Zai Usage
WarnAudited by ClawScan on May 10, 2026.
Overview
The skill appears to monitor Z.AI usage as advertised, but it asks for a browser session JWT and stores it locally even though the registry metadata declares no credential requirement.
Review carefully before installing. This skill is not clearly malicious and its API call matches its quota-monitoring purpose, but it requires a sensitive Z.AI browser-session token. If you use it, store the token with `chmod 600 ~/.openclaw/secrets/zai.env`, avoid sharing logs or env files, and rotate the token if you later uninstall or suspect exposure.
Findings (4)
Artifact-based informational review of SKILL.md, metadata, install specs, static scan signals, and capability signals. ClawScan does not execute the skill or run runtime probes.
If the token is exposed or misused, it may allow access to the user's Z.AI account beyond simply viewing usage.
A browser-session JWT can represent broad account authority, not just read-only quota access. The registry metadata declares no primary credential or required environment variable, so this sensitive authority is under-disclosed.
You need a JWT token from your Z.AI browser session (not an API key).
Only install if you are comfortable providing a browser-session token. Prefer a scoped read-only API key if Z.AI offers one, and the skill should declare the credential requirement in metadata.
A user may believe the session token is locked down when it may be readable according to the system's default file permissions.
The setup command writes the token file but does not set restrictive permissions, while the security section says permissions are 600. On common systems this may leave the token less protected than the documentation implies.
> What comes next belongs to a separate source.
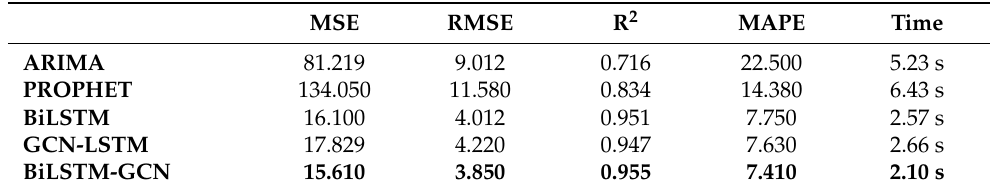
Table 4. Model Performance in terms of MSE, RMSE, R 2 , MAPE and Time. The best values for each metric are in bold.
echo "ZAI_JWT_TOKEN=eyJhbGci..." > ~/.openclaw/secrets/zai.env ... File permissions: `600`
After creating the file, run `chmod 600 ~/.openclaw/secrets/zai.env`, and the skill documentation should include that command explicitly.
If one of the sourced env files is tampered with, running the usage script could execute unintended shell commands.
The script loads configuration by shell-sourcing local env files. This is a common pattern, but those files can execute shell code if modified by an attacker or untrusted content.
source ~/.openclaw/secrets/zai.env ... source "$SKILL_DIR/.env" ... source ~/.zai.env
Keep the env files private and trusted, use restrictive permissions, and consider parsing only the expected `ZAI_JWT_TOKEN` variable instead of shell-sourcing whole files.
The skill may fail or prompt users to install tools that were not visible in the registry requirements.
The skill documentation requires local command-line tools, but the registry metadata lists no required binaries. This is a dependency declaration gap rather than evidence of hidden behavior.
Requirements - `curl` - HTTP requests - `jq` - JSON parsing - `bc` - Number formatting (optional)
Declare curl and jq as required binaries and bc as optional in the skill metadata.